Securing Unified Messaging Servers
Applies to: Exchange Server 2010
Topic Last Modified: 2009-09-23
An important aspect of network security for your organization is correctly configuring security for your Microsoft Exchange Server 2010 Unified Messaging (UM) infrastructure. This includes using the security-related configuration options for your Unified Messaging servers and UM-enabled users. By increasing the level of security within your Unified Messaging environment, you increase the level of security for your whole network. This topic contains information and links to security-related topics that can help you increase the level of protection by doing the following:
Configuring the appropriate PIN settings for users in your organization
Enabling the security settings to help protect the Unified Messaging network data and servers in your organization
Effectively assigning administrative permissions to manage your Unified Messaging environment
There are three security-related areas to consider when you deploy Unified Messaging. You can help increase the level of protection for your network if you correctly plan a Unified Messaging security strategy and then correctly configure the security settings that are available to administrators in the following areas:
UM-enabled user PIN security When a subscriber or a UM-enabled user uses a telephone to connect to a computer that has the Unified Messaging server role installed, they use Outlook Voice Access to move through the Unified Messaging menu system. However, before users can access the Unified Messaging system, the system prompts them to input their PIN. As the administrator, you can configure PIN settings and requirements and perform PIN management tasks. For more information about how to configure PIN settings for UM-enabled users, see Configuring Security for Unified Messaging Users.
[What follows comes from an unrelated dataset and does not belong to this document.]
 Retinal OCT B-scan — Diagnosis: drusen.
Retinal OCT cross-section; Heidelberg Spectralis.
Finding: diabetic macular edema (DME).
Securing Unified Messaging network traffic There are several security methods that can help you protect the Unified Messaging servers and the network traffic in your organization. This includes traffic that's sent between your IP gateways and Unified Messaging servers and between your Unified Messaging servers and other Exchange 2010 servers in your organization. For more information about how to help secure the network traffic that's generated by Unified Messaging, see Securing Unified Messaging Network Traffic.
Configuring permissions for Unified Messaging In many organizations, there are separate administrators for Microsoft Exchange, the Active Directory directory service, and the telecommunications equipment. Therefore, administrative functions must be delegated to maintain distinct boundaries between different levels of administrative permissions.